= PAGE EXCERPT =
————————
Data property rights system will be launched

Data property rights system will be launched

Data, as a key factor of production, requires a clearer definition of rights and obligations to form a predictable set of trading rules. As data becomes a new type of factor of production, it poses new challenges to traditional systems of property rights, circulation, distribution, and governance.

On May 24th, Chen Ronghui, Deputy Director of the National Data Bureau, revealed at the Data Resources and Digital Security Sub-forum of the 7th Digital China Summit that a data property rights system will be introduced, policy documents will be formulated to promote the compliant and efficient circulation and trading of data, and a safe governance mechanism for the distribution of data element benefits will be established. He stated that the introduction of these systems will build a basic framework for the development and utilization of data resources and lay the foundation for the reform of market-oriented allocation of data elements.

On December 19, 2022, the "Opinions of the Central Committee of the Communist Party of China and the State Council on Building a Basic Data System to Better Utilize the Role of Data Elements" (hereinafter referred to as the "Data Twenty Articles") were issued. At that time, the person in charge of the National Development and Reform Commission stated that it is necessary to grasp the main line of "promoting the compliant and efficient circulation and use of data, and empowering the real economy," and to aim at "fully realizing the value of data elements and promoting all people to share the dividends of digital economic development." (For details, see: "Data Twenty Articles" has five major issues of rights and interests, will "ownership rights" be a breakthrough?)
————————
= REQUIRED ACTIONS =
1 - Decide whether each statement agrees with the data property rights article. Answer yes or no and quote the deciding words. (a) Chen Ronghui is Deputy Director of the National Data Bureau. (b) The "Data Twenty Articles" were issued on May 24, 2022. (c) Chen Ronghui spoke at the 6th Digital China Summit.
2 - According to the data property rights article, at which sub-forum did Chen Ronghui make his announcement?
3 - Repeat word for word the part of the data property rights article that starts with "On May 24th, Chen" and goes on through "of data elements.".

= STORED DATA =
————————
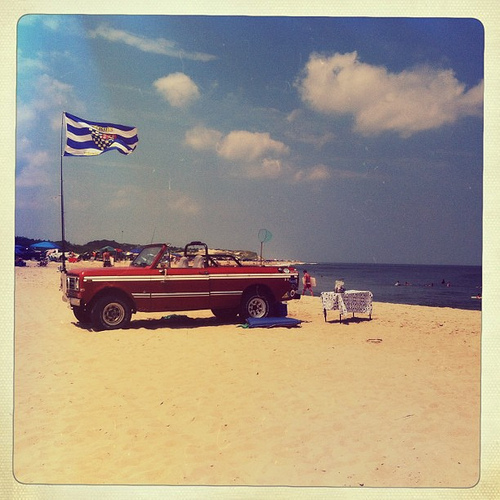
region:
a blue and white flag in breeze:
[55, 98, 146, 168]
————————
= SOLVED PROBLEMS =
1 -
(a) Yes: "Chen Ronghui, Deputy Director of the National Data Bureau"
(b) No: "On December 19, 2022, the "Opinions of the Central Committee of the Communist Party of China and the State Council on Building a Basic Data System to Better Utilize the Role of Data Elements" (hereinafter referred to as the "Data Twenty Articles") were issued."
(c) No: "the 7th Digital China Summit"

2 - He spoke at the Data Resources and Digital Security Sub-forum of the 7th Digital China Summit.

3 -
On May 24th, Chen Ronghui, Deputy Director of the National Data Bureau, revealed at the Data Resources and Digital Security Sub-forum of the 7th Digital China Summit that a data property rights system will be introduced, policy documents will be formulated to promote the compliant and efficient circulation and trading of data, and a safe governance mechanism for the distribution of data element benefits will be established. He stated that the introduction of these systems will build a basic framework for the development and utilization of data resources and lay the foundation for the reform of market-oriented allocation of data elements.